G. Turner Howard III (born July 24, 1947) is a retired American nationally ranked tennis player, appearing at the US Open, who was also a successful distance runner and world class masters road cyclist. He is now an attorney-at-law and the sole proprietor of his own law firm, located in Knoxville, Tennessee. In addition Howard is an ordained Presbyterian minister.

== Early life and education ==
Howard was born in Knoxville, Tennessee, on July 24, 1947. In 1961 Howard enrolled at The McCallie School, an all-male boarding school in Chattanooga, Tennessee. At McCallie Howard developed into a nationally ranked tennis player. He now serves on McCallie's Board of Trustees and was awarded McCallie’s Distinguished Alumnus Award — the highest honor for a McCallie alumnus. After high school, Howard chose to play tennis at Tulane University in New Orleans. At Tulane, he joined Sigma Alpha Epsilon fraternity and continued to compete in tennis. He compiled a 33-1 record and was elected to the First-Team NCAA All-American squad and chosen for "Who's Who Among Athletes in American Colleges and Universities". Howard graduated from Tulane in 1969 with a major in English and a minor in History. Howard was inducted into the Tulane University Sports Hall of Fame in 1999 for his successful tennis career.

Upon graduation, Howard joined the U.S. Army and served as a 2nd and 1st Lieutenant, both stateside and in Vietnam, from 1970-1972.

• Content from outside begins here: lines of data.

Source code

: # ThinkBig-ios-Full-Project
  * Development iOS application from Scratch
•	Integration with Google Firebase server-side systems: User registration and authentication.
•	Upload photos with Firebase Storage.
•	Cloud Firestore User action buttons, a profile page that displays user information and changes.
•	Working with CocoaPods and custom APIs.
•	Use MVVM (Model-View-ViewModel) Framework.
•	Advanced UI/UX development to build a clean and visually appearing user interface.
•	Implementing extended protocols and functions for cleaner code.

Howard went on to attend the University of Tennessee College of Law in Knoxville, Tennessee, graduating in 1974 with a Juris Doctor degree. Howard was licensed to practice law in Tennessee and served the Knoxville Bar Association in several capacities. In 1980, he earned his Master of Divinity degree from Andrews Theological Seminary in Michigan, and in 1985, his Doctor of Ministry degree from Columbia Theological Seminary in Atlanta, Georgia.

== Sports career ==
After being honorably discharged from the Army, Howard began his professional tennis career, winning several Tennessee State Championships and the Southern Men's Championship. He was named to the U.S. Junior Davis Cup squad and competed at Wimbledon and the US Open. Howard attained a US Men's Singles ranking in the Top 20 and Doubles ranking in the Top 5 with Tom Mozur. Due to a shoulder injury, Howard retired from professional tennis but soon decided to compete in long distance running. He achieved a 2:38 time in the 26.2 mile marathon and finished in the top 10% of the Boston Marathon. Later, at the age of 50, Howard took up Masters road cycling, winning several Tennessee State titles, gold in the cycling National Championships, and bronze in the U.C.I. World Championships in Austria. Howard was inducted into the Greater Knoxville Sports Hall of Fame in 2000, the Tennessee Tennis Hall of Fame in 2008, and the Greater Chattanooga Sports Hall of Fame in 2012.

== Professional career ==
Howard taught English at his high school alma mater, The McCallie School, where he also helped coach two state champion tennis teams.

He has served for many years as a Presbyterian pastor in the Knoxville area.

Howard founded his legal practice, the Law Offices of G. Turner Howard III, in 2000, and is currently the sole proprietor.

Howard is now listed as counsel with the Garza Law firm.

==Personal life==
Howard currently lives in Knoxville with his wife Janie, practices law, and remains active in his church and community.